Whatever. I was a nice kid. I figured I’d save him the trouble of running all the way over to where I was … so I kicked it back.

“I said, ‘Don’t touch it!’”  Ricky screamed as he ignored the ball and ran straight for me.

Oh, no. Ricky didn’t really have a problem with hitting a little girl. He wasn’t even a full year older than me, so, technically, I wasn’t little. And there was the cootie clause, which allowed you to give a good pummeling to anyone you suspected of transmitting the dread affliction.

I took evasive action–a quick step to the right–as Ricky ran past.

Only he didn’t run past.
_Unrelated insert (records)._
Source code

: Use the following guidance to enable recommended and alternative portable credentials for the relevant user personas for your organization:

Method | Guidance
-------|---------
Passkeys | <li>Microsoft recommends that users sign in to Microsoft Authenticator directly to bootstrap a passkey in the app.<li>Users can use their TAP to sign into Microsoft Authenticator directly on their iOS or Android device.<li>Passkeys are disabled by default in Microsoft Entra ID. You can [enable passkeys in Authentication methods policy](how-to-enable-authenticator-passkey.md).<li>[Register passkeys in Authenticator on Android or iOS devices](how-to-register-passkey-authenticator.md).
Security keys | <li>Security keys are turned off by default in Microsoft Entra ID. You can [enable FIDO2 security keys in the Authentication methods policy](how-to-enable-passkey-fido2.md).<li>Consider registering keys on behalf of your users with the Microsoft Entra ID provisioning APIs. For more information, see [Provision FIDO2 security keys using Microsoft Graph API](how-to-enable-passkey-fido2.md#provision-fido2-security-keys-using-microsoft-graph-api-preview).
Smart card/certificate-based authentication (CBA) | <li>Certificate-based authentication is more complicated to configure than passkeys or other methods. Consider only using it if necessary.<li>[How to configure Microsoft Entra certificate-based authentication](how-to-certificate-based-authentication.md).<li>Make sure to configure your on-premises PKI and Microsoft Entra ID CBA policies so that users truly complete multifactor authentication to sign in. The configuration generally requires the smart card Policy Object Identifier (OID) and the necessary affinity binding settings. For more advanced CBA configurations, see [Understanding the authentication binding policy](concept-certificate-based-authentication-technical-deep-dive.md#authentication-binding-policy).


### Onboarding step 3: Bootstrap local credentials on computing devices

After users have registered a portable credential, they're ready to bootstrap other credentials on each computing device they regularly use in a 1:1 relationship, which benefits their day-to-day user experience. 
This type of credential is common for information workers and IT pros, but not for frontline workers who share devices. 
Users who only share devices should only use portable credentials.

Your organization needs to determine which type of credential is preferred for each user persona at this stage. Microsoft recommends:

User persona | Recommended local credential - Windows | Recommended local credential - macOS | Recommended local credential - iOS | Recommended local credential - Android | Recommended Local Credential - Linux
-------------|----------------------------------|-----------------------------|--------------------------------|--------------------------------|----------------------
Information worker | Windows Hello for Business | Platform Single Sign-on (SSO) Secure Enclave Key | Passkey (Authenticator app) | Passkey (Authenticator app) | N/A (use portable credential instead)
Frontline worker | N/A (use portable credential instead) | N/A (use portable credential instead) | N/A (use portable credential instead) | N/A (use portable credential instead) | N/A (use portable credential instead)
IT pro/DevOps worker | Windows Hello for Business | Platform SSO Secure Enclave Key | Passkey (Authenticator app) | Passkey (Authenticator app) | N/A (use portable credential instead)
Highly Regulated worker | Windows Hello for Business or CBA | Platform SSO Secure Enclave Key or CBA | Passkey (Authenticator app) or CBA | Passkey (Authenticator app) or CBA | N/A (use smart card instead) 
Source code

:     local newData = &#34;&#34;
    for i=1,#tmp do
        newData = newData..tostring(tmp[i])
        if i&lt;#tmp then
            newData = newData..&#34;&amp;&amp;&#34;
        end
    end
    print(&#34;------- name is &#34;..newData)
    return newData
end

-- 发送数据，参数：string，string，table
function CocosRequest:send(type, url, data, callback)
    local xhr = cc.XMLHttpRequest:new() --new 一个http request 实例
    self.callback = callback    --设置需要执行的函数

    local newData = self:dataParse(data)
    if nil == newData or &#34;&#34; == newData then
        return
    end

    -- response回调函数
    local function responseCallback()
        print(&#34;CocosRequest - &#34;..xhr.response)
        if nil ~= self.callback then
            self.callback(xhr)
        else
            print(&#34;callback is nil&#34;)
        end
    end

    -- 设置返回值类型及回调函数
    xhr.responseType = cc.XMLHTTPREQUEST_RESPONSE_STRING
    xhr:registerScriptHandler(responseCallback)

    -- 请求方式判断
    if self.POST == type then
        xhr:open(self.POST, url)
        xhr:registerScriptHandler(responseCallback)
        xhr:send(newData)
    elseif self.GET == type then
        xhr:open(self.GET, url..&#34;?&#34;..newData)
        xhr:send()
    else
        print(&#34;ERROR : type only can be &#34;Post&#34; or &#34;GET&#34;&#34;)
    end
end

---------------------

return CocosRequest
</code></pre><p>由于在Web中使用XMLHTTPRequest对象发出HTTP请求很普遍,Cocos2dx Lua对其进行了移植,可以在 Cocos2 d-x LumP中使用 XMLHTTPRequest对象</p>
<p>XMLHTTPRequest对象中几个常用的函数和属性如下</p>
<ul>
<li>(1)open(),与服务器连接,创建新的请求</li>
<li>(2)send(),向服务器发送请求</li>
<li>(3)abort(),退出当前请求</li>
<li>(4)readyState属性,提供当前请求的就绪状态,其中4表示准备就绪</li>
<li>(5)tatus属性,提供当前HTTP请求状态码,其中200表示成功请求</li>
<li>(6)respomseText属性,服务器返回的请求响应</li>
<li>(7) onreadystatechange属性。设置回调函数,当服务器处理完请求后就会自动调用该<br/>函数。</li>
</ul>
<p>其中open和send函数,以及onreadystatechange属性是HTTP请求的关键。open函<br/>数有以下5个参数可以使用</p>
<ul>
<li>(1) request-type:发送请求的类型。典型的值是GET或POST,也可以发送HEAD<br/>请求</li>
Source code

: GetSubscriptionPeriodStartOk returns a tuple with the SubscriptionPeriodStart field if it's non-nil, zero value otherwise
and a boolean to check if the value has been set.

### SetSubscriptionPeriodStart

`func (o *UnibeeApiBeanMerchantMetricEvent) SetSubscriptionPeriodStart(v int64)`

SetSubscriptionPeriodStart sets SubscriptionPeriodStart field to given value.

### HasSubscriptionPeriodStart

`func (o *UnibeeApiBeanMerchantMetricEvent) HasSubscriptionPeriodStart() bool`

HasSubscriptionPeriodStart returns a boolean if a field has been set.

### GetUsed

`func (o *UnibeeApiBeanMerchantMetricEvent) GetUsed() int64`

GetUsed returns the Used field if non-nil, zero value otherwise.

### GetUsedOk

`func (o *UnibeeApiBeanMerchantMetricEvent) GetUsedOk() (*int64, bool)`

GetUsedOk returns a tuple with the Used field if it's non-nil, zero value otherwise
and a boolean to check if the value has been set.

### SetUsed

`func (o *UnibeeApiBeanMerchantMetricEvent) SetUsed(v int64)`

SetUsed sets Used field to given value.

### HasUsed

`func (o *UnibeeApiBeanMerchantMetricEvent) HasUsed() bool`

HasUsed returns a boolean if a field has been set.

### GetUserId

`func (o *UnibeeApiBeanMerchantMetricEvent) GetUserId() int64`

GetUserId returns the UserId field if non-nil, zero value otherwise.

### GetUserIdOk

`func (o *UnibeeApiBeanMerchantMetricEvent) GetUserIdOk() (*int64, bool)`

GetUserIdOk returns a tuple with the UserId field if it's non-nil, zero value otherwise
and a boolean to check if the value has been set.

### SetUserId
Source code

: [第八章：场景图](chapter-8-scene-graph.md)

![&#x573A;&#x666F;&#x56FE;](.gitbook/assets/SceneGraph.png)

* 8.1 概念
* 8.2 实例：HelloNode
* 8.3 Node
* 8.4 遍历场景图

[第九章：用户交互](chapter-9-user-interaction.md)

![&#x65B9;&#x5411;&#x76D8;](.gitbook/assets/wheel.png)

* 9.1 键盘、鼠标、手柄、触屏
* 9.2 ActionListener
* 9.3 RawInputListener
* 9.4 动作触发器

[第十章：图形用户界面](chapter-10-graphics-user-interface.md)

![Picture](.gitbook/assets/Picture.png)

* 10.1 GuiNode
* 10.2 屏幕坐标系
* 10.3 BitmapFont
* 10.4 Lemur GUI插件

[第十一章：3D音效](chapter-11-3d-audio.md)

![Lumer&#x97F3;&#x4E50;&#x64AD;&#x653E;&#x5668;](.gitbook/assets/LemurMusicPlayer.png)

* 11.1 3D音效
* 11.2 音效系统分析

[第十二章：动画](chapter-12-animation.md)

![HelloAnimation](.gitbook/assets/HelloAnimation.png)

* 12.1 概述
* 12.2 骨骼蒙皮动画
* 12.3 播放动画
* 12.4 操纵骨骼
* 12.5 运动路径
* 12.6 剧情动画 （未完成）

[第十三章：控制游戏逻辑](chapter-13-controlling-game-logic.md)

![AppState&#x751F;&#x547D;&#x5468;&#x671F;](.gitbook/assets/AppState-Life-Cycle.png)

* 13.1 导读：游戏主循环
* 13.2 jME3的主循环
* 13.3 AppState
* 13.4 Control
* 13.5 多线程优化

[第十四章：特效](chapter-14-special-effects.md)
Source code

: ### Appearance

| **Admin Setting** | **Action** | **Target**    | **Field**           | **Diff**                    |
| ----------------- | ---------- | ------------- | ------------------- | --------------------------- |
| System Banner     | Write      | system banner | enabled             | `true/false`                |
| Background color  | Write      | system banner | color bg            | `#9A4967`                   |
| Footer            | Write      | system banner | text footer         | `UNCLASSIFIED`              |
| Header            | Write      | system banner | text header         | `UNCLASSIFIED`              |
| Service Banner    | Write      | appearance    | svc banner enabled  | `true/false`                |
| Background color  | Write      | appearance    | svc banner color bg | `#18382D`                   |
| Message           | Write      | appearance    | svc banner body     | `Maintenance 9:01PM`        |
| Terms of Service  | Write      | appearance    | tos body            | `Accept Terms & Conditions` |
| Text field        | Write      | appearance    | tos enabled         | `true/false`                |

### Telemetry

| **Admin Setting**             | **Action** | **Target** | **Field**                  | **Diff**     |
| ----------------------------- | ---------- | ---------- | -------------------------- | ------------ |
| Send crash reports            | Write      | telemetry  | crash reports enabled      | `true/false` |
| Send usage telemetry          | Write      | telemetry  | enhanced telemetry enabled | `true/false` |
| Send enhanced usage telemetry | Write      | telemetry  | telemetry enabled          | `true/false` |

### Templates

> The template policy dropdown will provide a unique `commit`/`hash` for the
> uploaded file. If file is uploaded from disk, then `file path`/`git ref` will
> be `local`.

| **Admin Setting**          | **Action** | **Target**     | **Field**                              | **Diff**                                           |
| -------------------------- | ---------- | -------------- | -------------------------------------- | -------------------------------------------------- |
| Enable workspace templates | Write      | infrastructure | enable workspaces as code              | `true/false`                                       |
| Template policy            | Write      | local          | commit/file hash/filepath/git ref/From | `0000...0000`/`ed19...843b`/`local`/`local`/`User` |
He tripped over my left foot, which hadn’t moved with the rest of me. And as I turned to see him pass, I somehow pushed his torso in a sort of perfect, divinely-inspired karate move, flipping Ricky and leaving him lying flat on his back at my feet! How the heck did that happen??

Oh, NO. He was really going to pummel me now!

I stood there, stunned, staring down at Ricky. He lay there, blinking up at the sun, equally stunned.

No only had he been flipped by a girl, but by me! By the girl they always picked second-to-last in gym, right after the heavy girl and right before the girl with the thick glasses. Poor Ricky might someday write about the scarring effects of that kind of social stigma.

But me? Ricky never bothered me again. It could have been because his family moved away soon after … but I think it was the flip.